Командир Спартак никогда не откладывал на завтра то, что мог сделать сегодня.

Я тоже заторопился, собираясь к Орлу, как вдруг в дверь постучали и два голоса, слившиеся в один, возгласили:

— Мы к вам! Полевая почта!

Я догадался: дежурные связисты «журавлей» помогают разносить письма и телеграммы. Открыл дверь. Так и есть. «Журавлики» пятиклассницы Маша и Наташа в юнармейской форме с эмблемой воинской специальности на груди.

— Вам телеграмма.

Я расписался в получении, и они ушли.

Нет, не зря я назвал третий день каникул днем сюрпризов. Телеграмма, полученная мной, была самым удивительным из них.

Еще не распечатав ее, я уже волновался. Как всякий человек, получающий телеграмму. Что в ней, боль или радость? Телеграммы по пустякам не отбивают. Поэтому их всегда читают с конца. Чтобы сразу узнать о самом главном.
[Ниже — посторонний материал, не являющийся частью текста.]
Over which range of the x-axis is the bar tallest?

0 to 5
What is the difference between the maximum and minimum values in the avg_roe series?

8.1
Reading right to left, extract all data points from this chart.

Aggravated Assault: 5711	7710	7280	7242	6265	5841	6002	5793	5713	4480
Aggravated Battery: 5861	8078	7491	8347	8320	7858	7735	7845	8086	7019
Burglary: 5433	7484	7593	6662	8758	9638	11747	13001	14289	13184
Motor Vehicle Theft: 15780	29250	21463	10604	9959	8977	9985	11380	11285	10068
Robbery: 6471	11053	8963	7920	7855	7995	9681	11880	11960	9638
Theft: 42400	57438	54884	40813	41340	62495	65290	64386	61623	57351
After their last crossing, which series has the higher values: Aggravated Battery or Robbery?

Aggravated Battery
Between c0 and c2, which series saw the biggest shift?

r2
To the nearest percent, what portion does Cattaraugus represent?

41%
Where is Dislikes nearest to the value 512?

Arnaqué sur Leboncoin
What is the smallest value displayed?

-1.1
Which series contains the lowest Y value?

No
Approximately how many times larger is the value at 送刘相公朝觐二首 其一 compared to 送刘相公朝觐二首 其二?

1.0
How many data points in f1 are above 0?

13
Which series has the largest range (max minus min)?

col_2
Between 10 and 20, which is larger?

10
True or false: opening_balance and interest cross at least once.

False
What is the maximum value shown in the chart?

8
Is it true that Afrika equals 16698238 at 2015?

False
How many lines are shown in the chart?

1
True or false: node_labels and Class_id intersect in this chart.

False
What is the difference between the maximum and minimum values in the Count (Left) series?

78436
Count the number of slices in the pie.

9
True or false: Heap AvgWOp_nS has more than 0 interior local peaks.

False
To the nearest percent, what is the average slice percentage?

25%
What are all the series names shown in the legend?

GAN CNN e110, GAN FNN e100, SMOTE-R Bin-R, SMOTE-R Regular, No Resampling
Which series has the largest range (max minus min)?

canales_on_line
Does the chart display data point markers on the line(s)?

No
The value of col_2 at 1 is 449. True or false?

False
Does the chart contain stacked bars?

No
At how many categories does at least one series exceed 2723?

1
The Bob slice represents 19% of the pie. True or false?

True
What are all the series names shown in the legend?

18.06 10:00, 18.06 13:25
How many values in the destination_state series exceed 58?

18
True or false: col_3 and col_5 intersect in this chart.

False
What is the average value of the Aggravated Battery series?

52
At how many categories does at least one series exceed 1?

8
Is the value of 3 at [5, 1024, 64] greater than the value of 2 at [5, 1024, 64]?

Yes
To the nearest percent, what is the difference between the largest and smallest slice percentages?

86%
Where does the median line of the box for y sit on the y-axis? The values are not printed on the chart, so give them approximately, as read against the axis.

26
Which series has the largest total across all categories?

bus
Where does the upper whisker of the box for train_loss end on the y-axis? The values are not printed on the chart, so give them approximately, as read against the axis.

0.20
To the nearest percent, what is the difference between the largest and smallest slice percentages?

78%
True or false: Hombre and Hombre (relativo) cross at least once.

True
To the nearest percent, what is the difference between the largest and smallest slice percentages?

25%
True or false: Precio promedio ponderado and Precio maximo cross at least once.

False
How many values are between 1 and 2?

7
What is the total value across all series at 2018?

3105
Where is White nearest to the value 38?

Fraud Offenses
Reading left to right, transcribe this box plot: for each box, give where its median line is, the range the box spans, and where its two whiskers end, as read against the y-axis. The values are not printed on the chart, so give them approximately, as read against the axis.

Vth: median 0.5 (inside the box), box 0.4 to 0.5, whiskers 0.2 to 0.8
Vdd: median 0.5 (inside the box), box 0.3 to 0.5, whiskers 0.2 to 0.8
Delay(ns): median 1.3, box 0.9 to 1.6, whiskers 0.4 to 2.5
«Немедленно выезжаю. Мама». Последние слова телеграммы не столько успокоили меня, сколько удивили: мама, зачем она едет? Ответ заключался в первых словах: «Безумно взволнована почерк твоего отца». Это и было ответом на мою фототелеграмму.

Я стоял потрясенный с телеграммой в руках и твердил: «Почерк моего отца… почерк моего отца…» Так прозревший, наверное, твердит: «Я вижу свет… Я вижу свет…»

Я, наверное, плохо соображал, что делал, потому что, вернувшись вечером домой, обнаружил, что утром, уходя из дому, забыл закрыть дверь.

Четыре места требовали моего присутствия в то утро. Во-первых, телеграф, где я послал маме полуграмотную телеграмму: «Жду немедленно», во-вторых, дом Орла, которому я рассказал обо всем случившемся, в-третьих и в-четвертых, две школы — в Наташине и Стародубе, — где учились «журавли» и «цапли». Здесь я и получил сведения об успеваемости юнармейцев и поспешил с ними сперва в штаб второго батальона (командир Ю. Цаплина), потом в штаб первого батальона (командир С. Журавлев). Следствием моего визита в тот и другой штаб были световые табло, вспыхнувшие на НП двух батальонов. «Городской» и «деревенский» берега Десны усеяли любопытные. Посвященные объясняли непосвященным значение цифрового кода, которыми обменивались батальоны-«неприятели». Цифры были их «трофеями» в минувшей «битве» за знания. Нули на том и другом табло означали, что юнармейцы выдержали эту «битву» с честью и не понесли «потерь», все до единого перешагнули за рубежи тех классов, в которых учились. Цифры «5» и «17» у «журавлей» и «4» и «19» у «цапель» показывали в процентах число тех, кто перешагнул эти рубежи с круглыми пятерками и четверками.